Cinnamon Christmas Ornaments
Two recipes, both simple, for making these neat ornaments that can also be used as package toppers. If making ahead, I would put each one in its own plastic bag and store in a cool dry place.
You will need:
4 ounces of ground cinnamon
1 tablespoon ground cloves
1 tablespoon ground nutmeg
3/4 cup of applesauce
2 tablespoons of white craft glue
These are not edible because of the glue. Mix together well, roll out and cut your shapes. Poke a hole at the top of each one for hanging before they dry. Put them on a wire rack for about a week and let them dry, turning them over about once a day.
You will need:
3/4 cup applesauce
1 4.12 ounce bottle ground cinnamon
Mix together to form a stiff dough. Roll dough to 1/4 inch thickness. Cut with cookie cutters. Make hole at top of ornaments on rack to dry. Let dry 1-2 days or until thoroughly dry, turning occasionally. Hang with decorative thread, ribbon or natural raffia. Makes 12-15 ornaments.
You will need:
Cinnamon sticks, 4-5 inches long
dried flowers of your choice
hot glue gun, glue sticks
To make a centerpiece glue together two cinnamon sticks, then top with two more, gluing the four of them together. Glue dried flowers to the top of the sticks to decorate, but not overwhelm. Tie a few pieces of raffia around the middle of the sticks and flowers to form a bow with a few ends hanging slightly off the piece. Place one in front of each place setting during your holiday meal. Guests can then take home their cinnamon craft.

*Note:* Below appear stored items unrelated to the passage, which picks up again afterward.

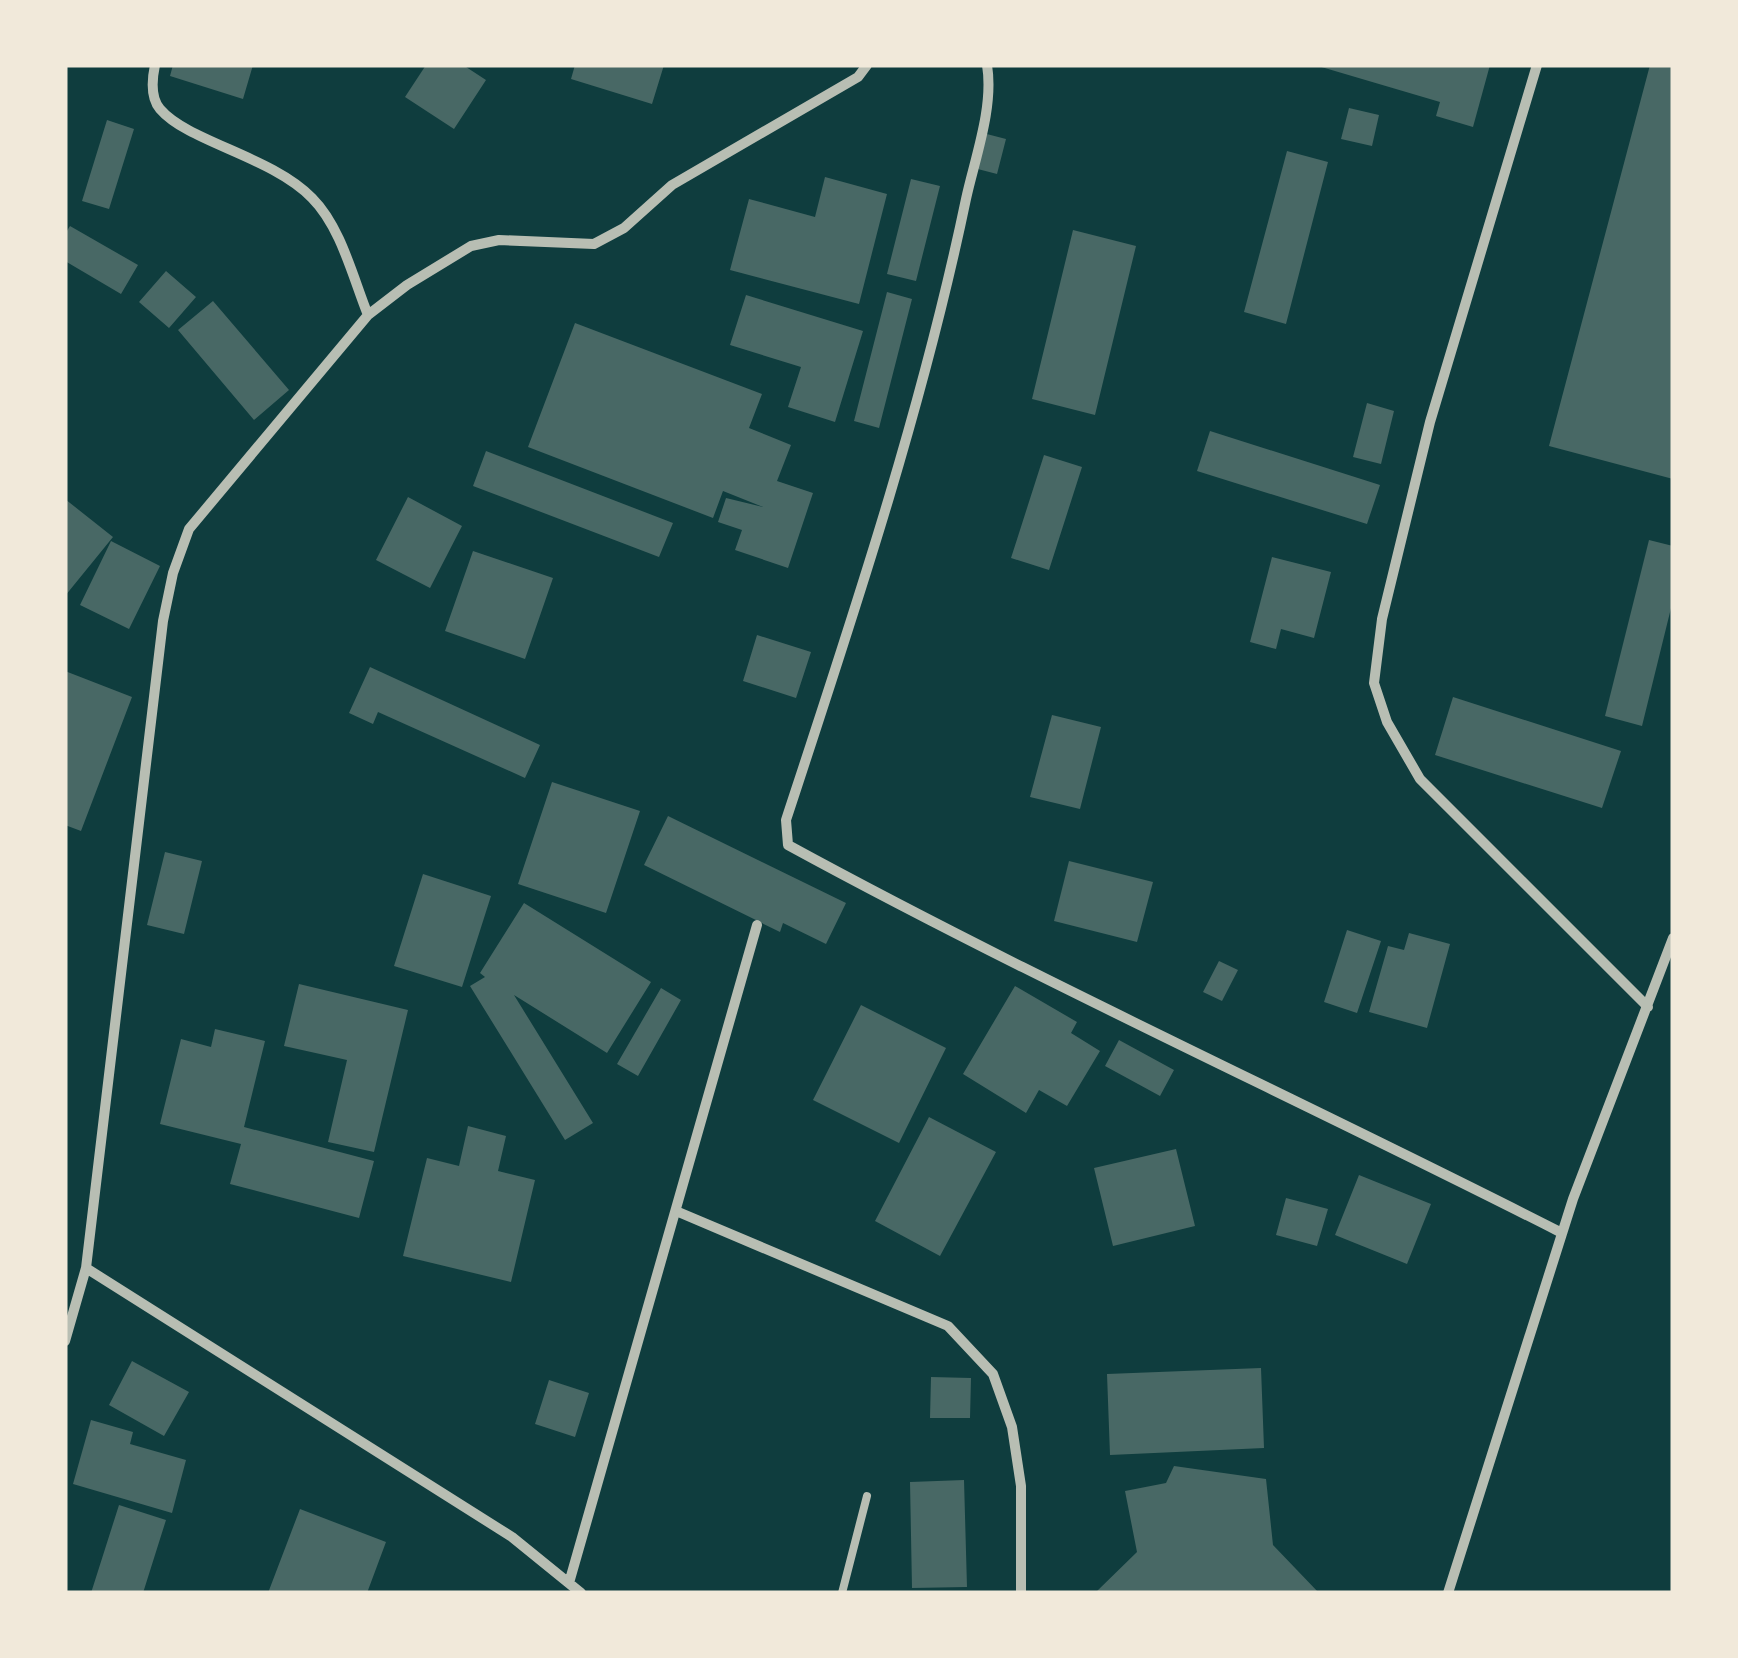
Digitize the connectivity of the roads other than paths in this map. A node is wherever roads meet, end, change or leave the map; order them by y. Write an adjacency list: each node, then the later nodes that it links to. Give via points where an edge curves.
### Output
1 (155, 65): 5 (street, via 151,82 158,107 270,164 313,198 333,227)
2 (867, 65): 5 (street, via 858,77 672,185 624,228 594,244 499,240 471,246)
3 (988, 65): 10 (street, via 956,247 856,605 786,820 788,845)
4 (1537, 65): 8 (street, via 1430,422 1382,619 1374,683 1387,722 1420,779)
5 (368, 315): 11 (street, via 189,529 173,573)
6 (758, 926): 9 (street)
7 (1673, 938): 8 (street)
8 (1648, 1008): 10 (street)
9 (676, 1211): 14 (street); 17 (street, via 948,1326 994,1374 1012,1426 1021,1486)
10 (1562, 1233): 18 (street)
11 (86, 1268): 12 (street); 14 (street, via 512,1536)
12 (65, 1342)
13 (867, 1496): 16 (lane)
14 (569, 1582): 15 (street)
15 (581, 1593)
16 (842, 1593)
17 (1021, 1593)
18 (1448, 1593)

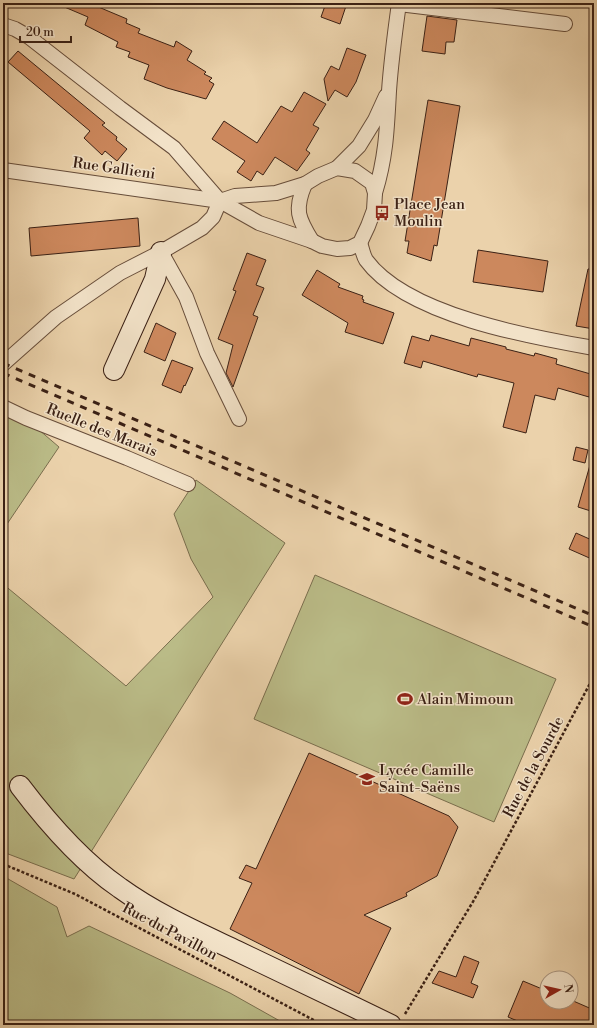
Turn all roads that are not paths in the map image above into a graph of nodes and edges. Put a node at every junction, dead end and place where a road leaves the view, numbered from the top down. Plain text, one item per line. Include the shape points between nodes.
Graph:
1 (399, 4) edge
2 (565, 24) dead end
3 (3, 25) edge
4 (389, 90) junction
5 (337, 168) junction
6 (3, 170) edge
7 (305, 184) junction
8 (375, 193) junction
9 (220, 201) junction
10 (312, 241) junction
11 (360, 243) junction
12 (161, 252) junction
13 (594, 348) edge
14 (3, 364) edge
15 (114, 370) dead end
16 (3, 407) edge
17 (239, 419) dead end
18 (188, 484) dead end
19 (20, 786) dead end
20 (397, 1022) edge

1 - 2 street
1 - 4 street
3 - 9 street via 29,37 174,148
4 - 5 street via 359,146
4 - 8 street via 385,155
5 - 7 street
5 - 8 street via 355,171 372,183
6 - 9 street, Rue Gallieni
7 - 9 street, Rue Gallieni via 276,193 235,196
7 - 10 street via 299,199 298,211
8 - 11 street via 374,210
9 - 10 street, Rue Gallieni via 259,223
9 - 12 street via 214,217 202,228
10 - 11 street via 337,249 350,248
11 - 13 street via 365,259 381,277 407,294 438,308 477,323 542,339
12 - 14 street via 120,273 56,317
12 - 15 main road via 155,279
12 - 17 street via 186,297 207,353
16 - 18 street, Ruelle des Marais
19 - 20 main road via 82,857 119,888 162,915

Cinnamon Stick Candle Holder
You will need:
1 clear glass votive candle holder
about 20 cinnamon sticks
hot glue gun, glue sticks
Measure the height of your holder, and add 1/2 inch. This is the length you will need to cut your cinnamon sticks. Cover the holder completely with tape. Hot glue does not adhere well to glass, so this will give you a good surface to glue to. Glue each stick vertically to the holder, making sure they are placed evenly, until the entire surface is covered. Use like this, or decorate with raffia, or other small holiday decorations.
1 cup mugwort
1/2 cup rose petals
1/2 cup german chamomile
1/2 cup of sweet hops
1/3 cup lavender buds
1/3 cup catnip crushed
1/4 cup peppermint
Mix the ingredients together.Make cloth bags from a 5×12 inch piece of
material and fill the bags with your mixture. Sew the top of the bag shut.
Sweet dreams! These make great craft fair items, inexpensive gifts or neat items for gift baskets.